Maar onlangs is er nieuwe informatie naar voren gekomen. De Engelse schrijver Robert Merid, die geruime tijd bezig was met de mysterieuze dood van het slagschip, ondernam zijn eigen onderzoek. Hieruit kun je zeer interessante en beschamende informatie leren voor de "bondgenoot" van het Russische rijk. Robert Merid ontdekte het verhaal van luitenant John Haviland van de Britse marine-inlichtingendienst. Luitenant van de Britse marine-inlichtingendienst diende in Rusland van 1914 tot 1916, een week na de explosie verliet hij Rusland en arriveerde in Engeland als luitenant-kolonel. Na het einde van de oorlog trok hij zich terug en verliet het land. Na een tijdje verscheen hij in Canada, kocht een landgoed, begon het uit te rusten, leefde het gebruikelijke leven van een rijke heer. En in 1929 stierf hij onder vreemde omstandigheden: er "vond een brand" in het hotel waar hij de nacht doorbracht, iedereen werd gered, inclusief een vrouw met een klein kind en een verlamde oude man in een rolstoel, en een militaire officier kon niet ontsnappen vanaf de 2e verdieping.

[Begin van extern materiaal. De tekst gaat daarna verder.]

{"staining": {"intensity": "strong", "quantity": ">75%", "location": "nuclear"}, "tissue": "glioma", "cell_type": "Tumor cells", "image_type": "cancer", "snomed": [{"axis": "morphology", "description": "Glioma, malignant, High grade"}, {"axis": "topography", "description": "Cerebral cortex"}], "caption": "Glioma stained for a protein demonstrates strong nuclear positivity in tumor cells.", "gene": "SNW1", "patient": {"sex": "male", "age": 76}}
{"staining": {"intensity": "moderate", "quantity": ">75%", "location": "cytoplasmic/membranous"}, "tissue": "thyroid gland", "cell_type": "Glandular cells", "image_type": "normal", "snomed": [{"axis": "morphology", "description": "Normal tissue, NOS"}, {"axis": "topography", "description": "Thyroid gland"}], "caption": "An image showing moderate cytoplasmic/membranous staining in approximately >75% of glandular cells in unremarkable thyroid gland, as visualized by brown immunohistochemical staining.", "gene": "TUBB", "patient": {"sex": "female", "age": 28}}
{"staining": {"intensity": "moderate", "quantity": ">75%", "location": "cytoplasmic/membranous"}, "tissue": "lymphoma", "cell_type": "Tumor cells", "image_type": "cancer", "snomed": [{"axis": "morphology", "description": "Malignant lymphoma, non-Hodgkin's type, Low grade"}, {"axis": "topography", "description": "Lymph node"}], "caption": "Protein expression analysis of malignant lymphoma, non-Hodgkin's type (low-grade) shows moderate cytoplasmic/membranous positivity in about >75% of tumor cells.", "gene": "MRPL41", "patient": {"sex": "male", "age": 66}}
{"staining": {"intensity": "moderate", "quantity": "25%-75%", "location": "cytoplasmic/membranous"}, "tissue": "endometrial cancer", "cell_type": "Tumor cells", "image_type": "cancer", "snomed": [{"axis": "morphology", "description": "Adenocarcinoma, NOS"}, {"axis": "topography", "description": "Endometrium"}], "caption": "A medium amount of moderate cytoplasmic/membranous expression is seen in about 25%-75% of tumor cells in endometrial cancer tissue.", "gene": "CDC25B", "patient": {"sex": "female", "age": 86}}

Dit roept de vraag op: wie bemoeide de kolonel in de diepe periferie met wereldprocessen, aangezien hij met pensioen was? Onderzoek van de fotoarchieven leidde tot onverwachte resultaten - de luitenant-kolonel van de Britse inlichtingendienst John Haviland en de schutter van het slagschip "Keizerin Maria" Voronov zijn één en dezelfde persoon. Dezelfde Voronov die op 7 oktober 1916 verdween tijdens de ontploffing van het slagschip keizerin Maria.

Dus de versie van de explosie, geuit in literatuur en film, is niet zo ver van de waarheid. Maar de motieven die aanleiding gaven tot de vernietiging van het slagschip waren verschillend en niet direct zichtbaar. Het is ook interessant dat enkele Russische immigranten kort voor zijn dood een aanslag op John Haviland hebben gepleegd, en onder hen was de voormalige elektricien van het slagschip "Keizerin Maria" Ivan Nazarin. Misschien kwamen ze hem ook op het spoor en probeerden ze op de een of andere manier hun schip te wreken!?

De gerichte moord op Grigory Rasputin had de grootste weerklank in het Russische rijk, in de wereld en in het leven van de Russische monarchie. In dit geval kunnen we opnieuw zien hoe belangrijk het was voor de Britse inlichtingendienst om Rasputin te vernietigen en daarmee Rusland te dwingen de oorlog aan het Oostfront van de Eerste Wereldoorlog voort te zetten. Er zijn enorme boeken geschreven en speelfilms gemaakt over de moord op deze man, er zijn veel journaals en korte films. Deze terroristische daad moet worden gezien als een opzettelijke daad van de Britse inlichtingendienst en de Britse regering in het algemeen van die tijd tegen de koninklijke familie en de mogelijke waarschijnlijkheid van een terugtrekking van Rusland uit de oorlog aan het Oostfront van de Eerste Wereldoorlog.

Aan de vooravond van de ineenstorting van Duitsland en de daaropvolgende herverdeling van de wereld had Rusland, als deelnemer en winnaar van de oorlog, de vooraf overeengekomen dividenden moeten ontvangen. Men moet niet denken dat de versterking van Rusland erg goed uitkwam bij de 'bondgenoten'. De gebeurtenissen van 1917 in Rusland lijken sterk op het scenario van moderne kleurrevoluties.